In an article for Fast Company, Lecturer Guadalupe Hayes-Mota offers five takeaways concerning the potential impact of AI on healthcare. Understanding AI’s healthcare potential “is crucial for business leaders and policymakers to foster an environment where AI and other analytics tools enhance rather than complicate societal outcomes,” Hayes-Mota writes.

The Architect’s Newspaper

Writing for The Architect’s Newspaper, James McCown describes the glass curtain wall at the new MIT Schwarzman College of Computing. “Artificial intelligence will be one of the chief research initiatives taking place at Schwarzman,” McCown notes.
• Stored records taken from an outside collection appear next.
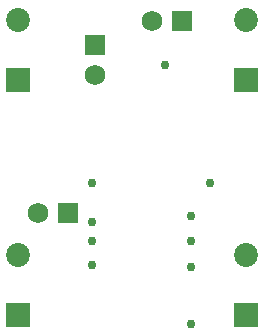
<source format=gbs>
G04*
G04 #@! TF.GenerationSoftware,Altium Limited,Altium Designer,20.1.14 (287)*
G04*
G04 Layer_Color=16711935*
%FSLAX25Y25*%
%MOIN*%
G70*
G04*
G04 #@! TF.SameCoordinates,58FA20B0-04EF-4904-8C8B-07311CCFBB01*
G04*
G04*
G04 #@! TF.FilePolarity,Negative*
G04*
G01*
G75*
%ADD29C,0.07956*%
%ADD30R,0.07956X0.07956*%
%ADD31R,0.06890X0.06890*%
%ADD32C,0.06890*%
%ADD33R,0.06890X0.06890*%
%ADD34C,0.02953*%
D29*
X186984Y492283D02*
D03*
X111000D02*
D03*
X186984Y414000D02*
D03*
X111000D02*
D03*
D30*
X186984Y472284D02*
D03*
X111000D02*
D03*
X186984Y394000D02*
D03*
X111000D02*
D03*
D31*
X127500Y428000D02*
D03*
X165500Y492000D02*
D03*
D32*
X117500Y428000D02*
D03*
X155500Y492000D02*
D03*
X136500Y474000D02*
D03*
D33*
Y484000D02*
D03*
D34*
X160079Y477087D02*
D03*
X174870Y438000D02*
D03*
X135500D02*
D03*
Y410500D02*
D03*
Y418500D02*
D03*
Y425000D02*
D03*
X168500Y391000D02*
D03*
Y410000D02*
D03*
Y418500D02*
D03*
Y427000D02*
D03*
M02*

</source>
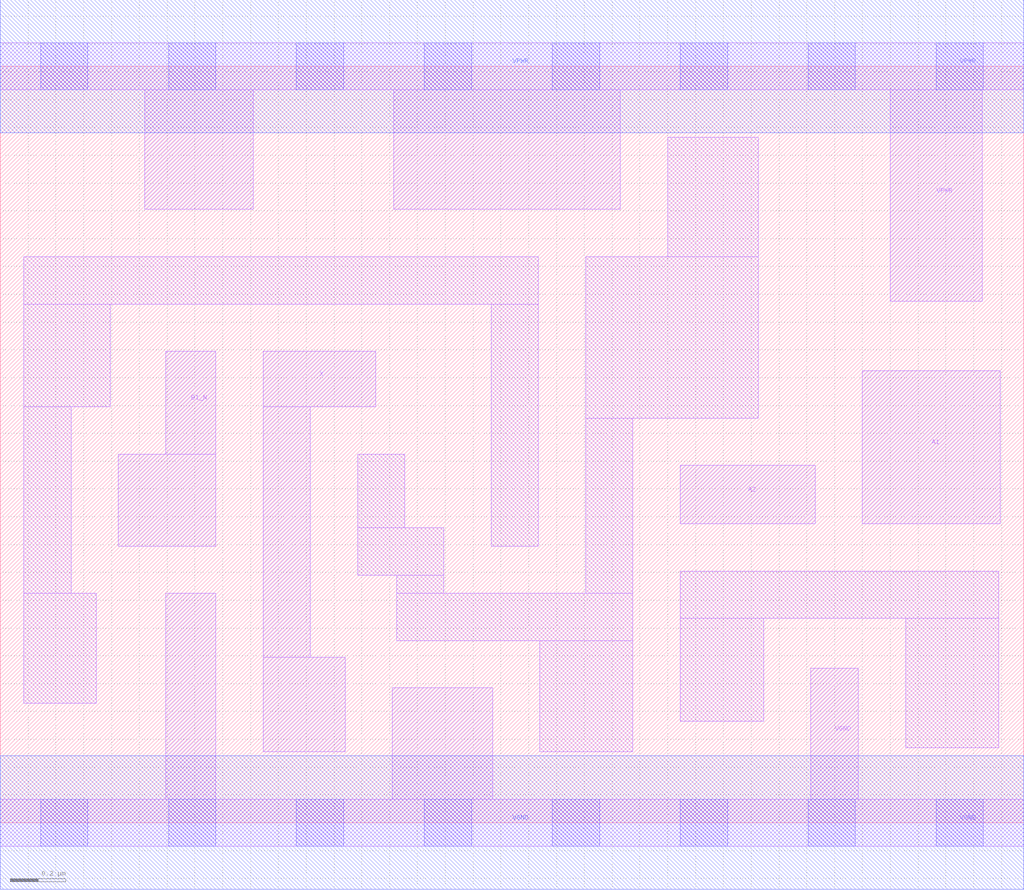
<source format=lef>
# Copyright 2020 The SkyWater PDK Authors
#
# Licensed under the Apache License, Version 2.0 (the "License");
# you may not use this file except in compliance with the License.
# You may obtain a copy of the License at
#
#     https://www.apache.org/licenses/LICENSE-2.0
#
# Unless required by applicable law or agreed to in writing, software
# distributed under the License is distributed on an "AS IS" BASIS,
# WITHOUT WARRANTIES OR CONDITIONS OF ANY KIND, either express or implied.
# See the License for the specific language governing permissions and
# limitations under the License.
#
# SPDX-License-Identifier: Apache-2.0

VERSION 5.7 ;
  NAMESCASESENSITIVE ON ;
  NOWIREEXTENSIONATPIN ON ;
  DIVIDERCHAR "/" ;
  BUSBITCHARS "[]" ;
UNITS
  DATABASE MICRONS 200 ;
END UNITS
MACRO sky130_fd_sc_hd__o21ba_2
  CLASS CORE ;
  SOURCE USER ;
  FOREIGN sky130_fd_sc_hd__o21ba_2 ;
  ORIGIN  0.000000  0.000000 ;
  SIZE  3.680000 BY  2.720000 ;
  SYMMETRY X Y R90 ;
  SITE unithd ;
  PIN A1
    ANTENNAGATEAREA  0.247500 ;
    DIRECTION INPUT ;
    USE SIGNAL ;
    PORT
      LAYER li1 ;
        RECT 3.100000 1.075000 3.595000 1.625000 ;
    END
  END A1
  PIN A2
    ANTENNAGATEAREA  0.247500 ;
    DIRECTION INPUT ;
    USE SIGNAL ;
    PORT
      LAYER li1 ;
        RECT 2.445000 1.075000 2.930000 1.285000 ;
    END
  END A2
  PIN B1_N
    ANTENNAGATEAREA  0.126000 ;
    DIRECTION INPUT ;
    USE SIGNAL ;
    PORT
      LAYER li1 ;
        RECT 0.425000 0.995000 0.775000 1.325000 ;
        RECT 0.595000 1.325000 0.775000 1.695000 ;
    END
  END B1_N
  PIN X
    ANTENNADIFFAREA  0.445500 ;
    DIRECTION OUTPUT ;
    USE SIGNAL ;
    PORT
      LAYER li1 ;
        RECT 0.945000 0.255000 1.240000 0.595000 ;
        RECT 0.945000 0.595000 1.115000 1.495000 ;
        RECT 0.945000 1.495000 1.350000 1.695000 ;
    END
  END X
  PIN VGND
    DIRECTION INOUT ;
    SHAPE ABUTMENT ;
    USE GROUND ;
    PORT
      LAYER li1 ;
        RECT 0.000000 -0.085000 3.680000 0.085000 ;
        RECT 0.595000  0.085000 0.775000 0.825000 ;
        RECT 1.410000  0.085000 1.770000 0.485000 ;
        RECT 2.915000  0.085000 3.085000 0.555000 ;
      LAYER mcon ;
        RECT 0.145000 -0.085000 0.315000 0.085000 ;
        RECT 0.605000 -0.085000 0.775000 0.085000 ;
        RECT 1.065000 -0.085000 1.235000 0.085000 ;
        RECT 1.525000 -0.085000 1.695000 0.085000 ;
        RECT 1.985000 -0.085000 2.155000 0.085000 ;
        RECT 2.445000 -0.085000 2.615000 0.085000 ;
        RECT 2.905000 -0.085000 3.075000 0.085000 ;
        RECT 3.365000 -0.085000 3.535000 0.085000 ;
      LAYER met1 ;
        RECT 0.000000 -0.240000 3.680000 0.240000 ;
    END
  END VGND
  PIN VPWR
    DIRECTION INOUT ;
    SHAPE ABUTMENT ;
    USE POWER ;
    PORT
      LAYER li1 ;
        RECT 0.000000 2.635000 3.680000 2.805000 ;
        RECT 0.520000 2.205000 0.910000 2.635000 ;
        RECT 1.415000 2.205000 2.230000 2.635000 ;
        RECT 3.200000 1.875000 3.530000 2.635000 ;
      LAYER mcon ;
        RECT 0.145000 2.635000 0.315000 2.805000 ;
        RECT 0.605000 2.635000 0.775000 2.805000 ;
        RECT 1.065000 2.635000 1.235000 2.805000 ;
        RECT 1.525000 2.635000 1.695000 2.805000 ;
        RECT 1.985000 2.635000 2.155000 2.805000 ;
        RECT 2.445000 2.635000 2.615000 2.805000 ;
        RECT 2.905000 2.635000 3.075000 2.805000 ;
        RECT 3.365000 2.635000 3.535000 2.805000 ;
      LAYER met1 ;
        RECT 0.000000 2.480000 3.680000 2.960000 ;
    END
  END VPWR
  OBS
    LAYER li1 ;
      RECT 0.085000 0.430000 0.345000 0.825000 ;
      RECT 0.085000 0.825000 0.255000 1.495000 ;
      RECT 0.085000 1.495000 0.395000 1.865000 ;
      RECT 0.085000 1.865000 1.935000 2.035000 ;
      RECT 1.285000 0.890000 1.595000 1.060000 ;
      RECT 1.285000 1.060000 1.455000 1.325000 ;
      RECT 1.425000 0.655000 2.275000 0.825000 ;
      RECT 1.425000 0.825000 1.595000 0.890000 ;
      RECT 1.765000 0.995000 1.935000 1.865000 ;
      RECT 1.940000 0.255000 2.275000 0.655000 ;
      RECT 2.105000 0.825000 2.275000 1.455000 ;
      RECT 2.105000 1.455000 2.725000 2.035000 ;
      RECT 2.400000 2.035000 2.725000 2.465000 ;
      RECT 2.445000 0.365000 2.745000 0.735000 ;
      RECT 2.445000 0.735000 3.590000 0.905000 ;
      RECT 3.255000 0.270000 3.590000 0.735000 ;
  END
END sky130_fd_sc_hd__o21ba_2

</source>
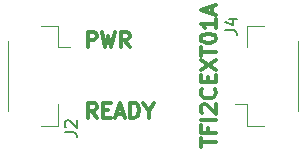
<source format=gbr>
G04 #@! TF.GenerationSoftware,KiCad,Pcbnew,(5.99.0-10394-g2e15de97e0)*
G04 #@! TF.CreationDate,2021-04-26T16:14:32+02:00*
G04 #@! TF.ProjectId,TFI2CEXT01A,54464932-4345-4585-9430-31412e6b6963,REV*
G04 #@! TF.SameCoordinates,PX78dfd90PY8290510*
G04 #@! TF.FileFunction,Legend,Top*
G04 #@! TF.FilePolarity,Positive*
%FSLAX46Y46*%
G04 Gerber Fmt 4.6, Leading zero omitted, Abs format (unit mm)*
G04 Created by KiCad (PCBNEW (5.99.0-10394-g2e15de97e0)) date 2021-04-26 16:14:32*
%MOMM*%
%LPD*%
G01*
G04 APERTURE LIST*
%ADD10C,0.300000*%
%ADD11C,0.150000*%
%ADD12C,0.120000*%
G04 APERTURE END LIST*
D10*
X-119741477Y146817904D02*
X-119741477Y148117904D01*
X-119246239Y148117904D01*
X-119122429Y148056000D01*
X-119060524Y147994095D01*
X-118998620Y147870285D01*
X-118998620Y147684571D01*
X-119060524Y147560761D01*
X-119122429Y147498857D01*
X-119246239Y147436952D01*
X-119741477Y147436952D01*
X-118565286Y148117904D02*
X-118255762Y146817904D01*
X-118008143Y147746476D01*
X-117760524Y146817904D01*
X-117451000Y148117904D01*
X-116212905Y146817904D02*
X-116646239Y147436952D01*
X-116955762Y146817904D02*
X-116955762Y148117904D01*
X-116460524Y148117904D01*
X-116336715Y148056000D01*
X-116274810Y147994095D01*
X-116212905Y147870285D01*
X-116212905Y147684571D01*
X-116274810Y147560761D01*
X-116336715Y147498857D01*
X-116460524Y147436952D01*
X-116955762Y147436952D01*
X-118998620Y140817904D02*
X-119431953Y141436952D01*
X-119741477Y140817904D02*
X-119741477Y142117904D01*
X-119246239Y142117904D01*
X-119122429Y142056000D01*
X-119060524Y141994095D01*
X-118998620Y141870285D01*
X-118998620Y141684571D01*
X-119060524Y141560761D01*
X-119122429Y141498857D01*
X-119246239Y141436952D01*
X-119741477Y141436952D01*
X-118441477Y141498857D02*
X-118008143Y141498857D01*
X-117822429Y140817904D02*
X-118441477Y140817904D01*
X-118441477Y142117904D01*
X-117822429Y142117904D01*
X-117327191Y141189333D02*
X-116708143Y141189333D01*
X-117451000Y140817904D02*
X-117017667Y142117904D01*
X-116584334Y140817904D01*
X-116151000Y140817904D02*
X-116151000Y142117904D01*
X-115841477Y142117904D01*
X-115655762Y142056000D01*
X-115531953Y141932190D01*
X-115470048Y141808380D01*
X-115408143Y141560761D01*
X-115408143Y141375047D01*
X-115470048Y141127428D01*
X-115531953Y141003619D01*
X-115655762Y140879809D01*
X-115841477Y140817904D01*
X-116151000Y140817904D01*
X-114603381Y141436952D02*
X-114603381Y140817904D01*
X-115036715Y142117904D02*
X-114603381Y141436952D01*
X-114170048Y142117904D01*
X-110185905Y138401238D02*
X-110185905Y139144095D01*
X-108885905Y138772666D02*
X-110185905Y138772666D01*
X-109566858Y140010761D02*
X-109566858Y139577428D01*
X-108885905Y139577428D02*
X-110185905Y139577428D01*
X-110185905Y140196476D01*
X-108885905Y140691714D02*
X-110185905Y140691714D01*
X-110062096Y141248857D02*
X-110124000Y141310761D01*
X-110185905Y141434571D01*
X-110185905Y141744095D01*
X-110124000Y141867904D01*
X-110062096Y141929809D01*
X-109938286Y141991714D01*
X-109814477Y141991714D01*
X-109628762Y141929809D01*
X-108885905Y141186952D01*
X-108885905Y141991714D01*
X-109009715Y143291714D02*
X-108947810Y143229809D01*
X-108885905Y143044095D01*
X-108885905Y142920285D01*
X-108947810Y142734571D01*
X-109071620Y142610761D01*
X-109195429Y142548857D01*
X-109443048Y142486952D01*
X-109628762Y142486952D01*
X-109876381Y142548857D01*
X-110000191Y142610761D01*
X-110124000Y142734571D01*
X-110185905Y142920285D01*
X-110185905Y143044095D01*
X-110124000Y143229809D01*
X-110062096Y143291714D01*
X-109566858Y143848857D02*
X-109566858Y144282190D01*
X-108885905Y144467904D02*
X-108885905Y143848857D01*
X-110185905Y143848857D01*
X-110185905Y144467904D01*
X-110185905Y144901238D02*
X-108885905Y145767904D01*
X-110185905Y145767904D02*
X-108885905Y144901238D01*
X-110185905Y146077428D02*
X-110185905Y146820285D01*
X-108885905Y146448857D02*
X-110185905Y146448857D01*
X-110185905Y147501238D02*
X-110185905Y147625047D01*
X-110124000Y147748857D01*
X-110062096Y147810761D01*
X-109938286Y147872666D01*
X-109690667Y147934571D01*
X-109381143Y147934571D01*
X-109133524Y147872666D01*
X-109009715Y147810761D01*
X-108947810Y147748857D01*
X-108885905Y147625047D01*
X-108885905Y147501238D01*
X-108947810Y147377428D01*
X-109009715Y147315523D01*
X-109133524Y147253619D01*
X-109381143Y147191714D01*
X-109690667Y147191714D01*
X-109938286Y147253619D01*
X-110062096Y147315523D01*
X-110124000Y147377428D01*
X-110185905Y147501238D01*
X-108885905Y149172666D02*
X-108885905Y148429809D01*
X-108885905Y148801238D02*
X-110185905Y148801238D01*
X-110000191Y148677428D01*
X-109876381Y148553619D01*
X-109814477Y148429809D01*
X-109257334Y149667904D02*
X-109257334Y150286952D01*
X-108885905Y149544095D02*
X-110185905Y149977428D01*
X-108885905Y150410761D01*
D11*
G04 #@! TO.C,J2*
X-121705620Y139620666D02*
X-120991334Y139620666D01*
X-120848477Y139573047D01*
X-120753239Y139477809D01*
X-120705620Y139334952D01*
X-120705620Y139239714D01*
X-121610381Y140049238D02*
X-121658000Y140096857D01*
X-121705620Y140192095D01*
X-121705620Y140430190D01*
X-121658000Y140525428D01*
X-121610381Y140573047D01*
X-121515143Y140620666D01*
X-121419905Y140620666D01*
X-121277048Y140573047D01*
X-120705620Y140001619D01*
X-120705620Y140620666D01*
G04 #@! TO.C,J4*
X-108116620Y148256666D02*
X-107402334Y148256666D01*
X-107259477Y148209047D01*
X-107164239Y148113809D01*
X-107116620Y147970952D01*
X-107116620Y147875714D01*
X-107783286Y149161428D02*
X-107116620Y149161428D01*
X-108164239Y148923333D02*
X-107449953Y148685238D01*
X-107449953Y149304285D01*
D12*
G04 #@! TO.C,J2*
X-122236000Y148641000D02*
X-122236000Y146841000D01*
X-123686000Y140171000D02*
X-122236000Y140171000D01*
X-123686000Y148641000D02*
X-122236000Y148641000D01*
X-126506000Y147371000D02*
X-126506000Y141441000D01*
X-122236000Y146841000D02*
X-121246000Y146841000D01*
X-122236000Y140171000D02*
X-122236000Y141971000D01*
G04 #@! TO.C,J4*
X-101986000Y141441000D02*
X-101986000Y147371000D01*
X-104806000Y148641000D02*
X-106256000Y148641000D01*
X-106256000Y148641000D02*
X-106256000Y146841000D01*
X-106256000Y140171000D02*
X-106256000Y141971000D01*
X-106256000Y141971000D02*
X-107246000Y141971000D01*
X-104806000Y140171000D02*
X-106256000Y140171000D01*
G04 #@! TD*
M02*

</source>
With all of its transparency, here MIT and SOM have created a powerful gesture of openness and accountability—a crucial perspective as AI technology advances in ways that are both exciting and foreboding.” 

The Guardian

An analysis by MIT researchers has identified “wide-ranging instances of AI systems double-crossing opponents, bluffing and pretending to be human,” reports Hannah Devlin for The Guardian. “As the deceptive capabilities of AI systems become more advanced, the dangers they pose to society will become increasingly serious,” says postdoctoral associate Peter Park. 

Bloomberg

Researchers from MIT and elsewhere have found that “showing AI-generated images of a less car-reliant American city boosted support for sustainable transportation policies,” reports Linda Poon for Bloomberg. “Let’s help them imagine what it would actually be like to live in a car-less neighborhood, and a car-less city,” says postdoctoral associate Rachit Dubey. 

Quanta Magazine

MIT researchers have developed a new procedure that uses game theory to improve the accuracy and consistency of large language models (LLMs), reports Steve Nadis for Quanta Magazine. “The new work, which uses games to improve AI, stands in contrast to past approaches, which measured an AI program’s success via its mastery of games,” explains Nadis. 

Wired

Researchers from MIT and elsewhere have used an AI model to develop a “new approach to finding money laundering on Bitcoin’s blockchain,” reports Andy Greenberg for Wired. “Rather than try to identify cryptocurrency wallets or clusters of addresses associated with criminal entities such as dark-web black markets, thieves, or scammers, the researchers collected patterns of bitcoin transactions that led from one of those known bad actors to a cryptocurrency exchange where dirty crypto might be cashed out,” explains Greenberg. 

Fortune

 A new report by Principal Research Scientist Andrew McAfee explores the “implications of generative AI in economic growth, looking at everything from its possible effects on job skills and wages to how it may transform entire industries to its potential risks and pitfalls,” reports Sheryl Estrada for Fortune.

eSchool News

Researchers for MIT and Google are providing a free “Generative AI for Educators Course,” with the aim of helping middle and high school teachers use generative AI tools in the classroom. “MIT RAISE believes knowledge of generative AI is a key factor in creating a more equitable future for education,” says Cynthia Breazeal, director of MIT RAISE. “We’re thrilled to collaborate with Google to offer the Generative AI for Educators Course – providing middle and high school teachers with no-cost AI training. This course empowers educators to confidently integrate AI into their teaching, creating richer and more accessible learning experiences for all students.”